It’s been a busy couple of days and the virtual RISE West 2020 has officially come to a close!
Before we jumped into our last full day of the conference, attendees enjoyed a virtual yoga and meditation session with yoga veteran Kim Larkin, who guided us through relaxing breathing exercises, meditation, and gentle yoga to kickstart another great day of RISE West.
The conference then officially began with a fascinating keynote presentation from Dr. Marc Milstein, a scientist and researcher on health and happiness. During his presentation, Dr. Milstein shared strategies to significantly improve sleep and improve health, something that has proven to be especially difficult throughout the COVID-19 pandemic. His tips: Sleep, be socially engaged, manage stress through mindfulness, keep inflammation low, follow the MIND diet, practice moderate exercise and walking, and treat diabetes.
Next, we heard first-hand accounts from a panel of Medicare and Medicare Advantage (MA) members about their experiences and access to care. The open conversation focused on the pros and cons of Medicare and MA products, how COVID-19 has impacted the member experience, and what plans could do to keep them as members. The panel’s honest feedback shed light on the values and priorities of members. Interestingly, most panelists said they receive too much communication from their plans and would prefer email communication versus print mail or phone calls.
After a break to mix and mingle in the Exhibit Hall, the afternoon sessions continued with a fireside chat with NCQA’s Frank Micciche, VP of public policy and external relations. He discussed with moderator Daniel Weaver of Gateway Health Plan ongoing plans for NCQA to shift to digital capabilities that will allow it to obtain accurate quality measurement and help health plans improve their quality. Micciche expects that electronic reporting of all measures will happen before the 2030 goal date set by the Centers for Medicare & Medicaid Services (CMS). He also expressed disappointment in CMS’ recent decision to give more weight to member experience measures for 2021 Star ratings compared to the traditional HEDIS® preventive care measures. Although high-quality care is part of a positive consumer experience, he said it may not always be reflected in the member’s perception of their care.

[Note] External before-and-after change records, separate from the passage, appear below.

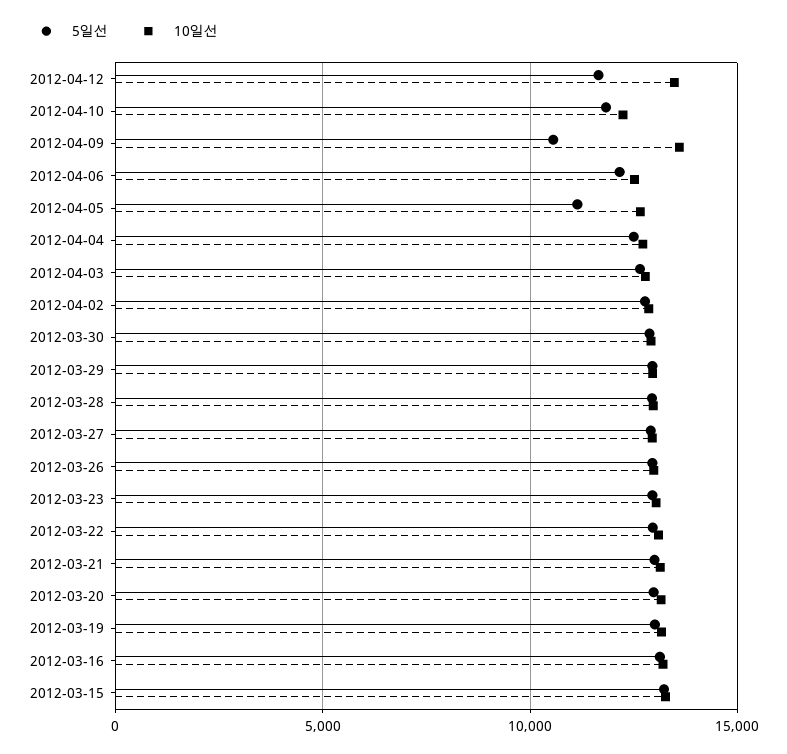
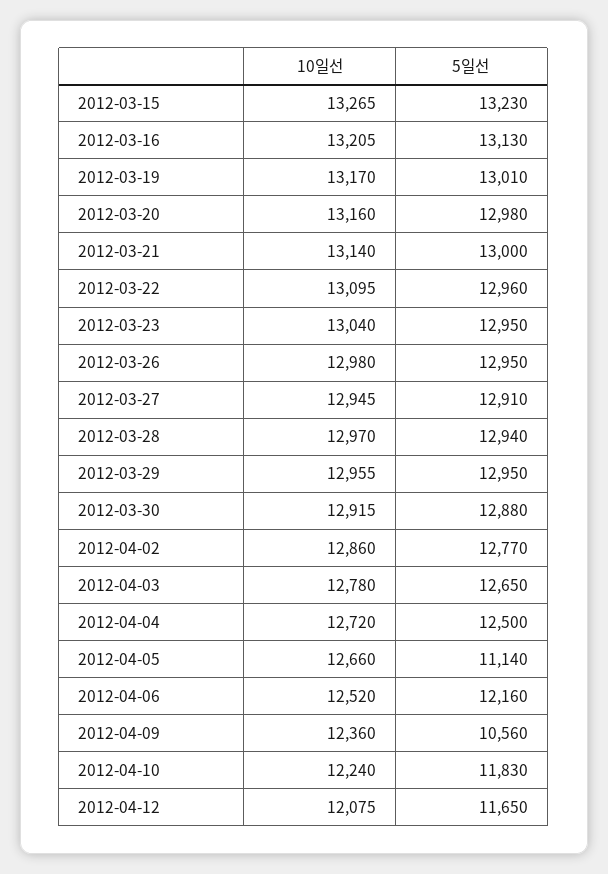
  {
    "5일선": {
      "2012-04-12": 11650,
      "2012-04-10": 11830,
      "2012-04-09": 10560,
      "2012-04-06": 12160,
      "2012-04-05": 11140,
      "2012-04-04": 12500,
      "2012-04-03": 12650,
      "2012-04-02": 12770,
      "2012-03-30": 12880,
      "2012-03-29": 12950,
      "2012-03-28": 12940,
      "2012-03-27": 12910,
      "2012-03-26": 12950,
      "2012-03-23": 12950,
      "2012-03-22": 12960,
      "2012-03-21": 13000,
      "2012-03-20": 12980,
      "2012-03-19": 13010,
      "2012-03-16": 13130,
      "2012-03-15": 13230
    },
    "10일선": {
-     "2012-04-12": 13500,
+     "2012-04-12": 12075,
      "2012-04-10": 12240,
-     "2012-04-09": 13500,
+     "2012-04-09": 12360,
      "2012-04-06": 12520,
      "2012-04-05": 12660,
      "2012-04-04": 12720,
      "2012-04-03": 12780,
      "2012-04-02": 12860,
      "2012-03-30": 12915,
      "2012-03-29": 12955,
      "2012-03-28": 12970,
      "2012-03-27": 12945,
      "2012-03-26": 12980,
      "2012-03-23": 13040,
      "2012-03-22": 13095,
      "2012-03-21": 13140,
      "2012-03-20": 13160,
      "2012-03-19": 13170,
      "2012-03-16": 13205,
      "2012-03-15": 13265
    }
  }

Next, we heard the bittersweet (bitter for us, sweet for him) news that RISE Association Executive Director Kevin Mowll plans to retire in mid-October. RISE CEO Ellen Wofford said that more than any single individual, Kevin has been instrumental to the tremendous growth of RISE over his eight-year tenure of devoted service, thought leadership, and subject matter expertise. It is thanks to Kevin’s vision, inspiration, and motivation that RISE has become a congregation of communities providing content every day of the year via user groups, webinars, conferences, job boards, networking, and a resource for members. We are going to miss Kevin terribly and over the next month of transition, we will be working to minimize any effect on members.
After wiping our tears, we pulled ourselves together to listen the RISE Policy Committee weigh in on telehealth and its impact on health care policy as it relates to quality and risk adjustment. Industry experts Sean Creighton of Humana, Gabriel McGlamery of Florida Blue Center for Health Policy, Howard Weiss from EmblemHealth, and Larry Bishoff from Laurence Bishoff & Associates, shared their thoughts on telehealth guidance and the long-term implications for CMS risk adjustment and the CMS bid process for 2021 and 2022.
We then split into two concurrent sessions on risk adjustment and quality and trending topics in data and tech. The first two tracks focused on how COVID-19 is affecting quality engagement scores and ways that technology can help close the gaps on risk score deficits. The second pair of concurrent tracks featured case studies on a successful partnership between a payer and their primary care providers and how one health plan tapped into SDoH data to advance health equity efforts.
The conference closed with one last keynote presentation from Dr. Stephen Klasko, president and chief executive officer, Thomas Jefferson University and Jefferson Health. During the fireside chat, Dr. Klasko shared insights on how COVID-19 will have a long-term impact (for the better) on the health care landscape. He believes the pandemic will be the catalyst to shift health care from a fragmented system to a health assurance system within the next 10 years.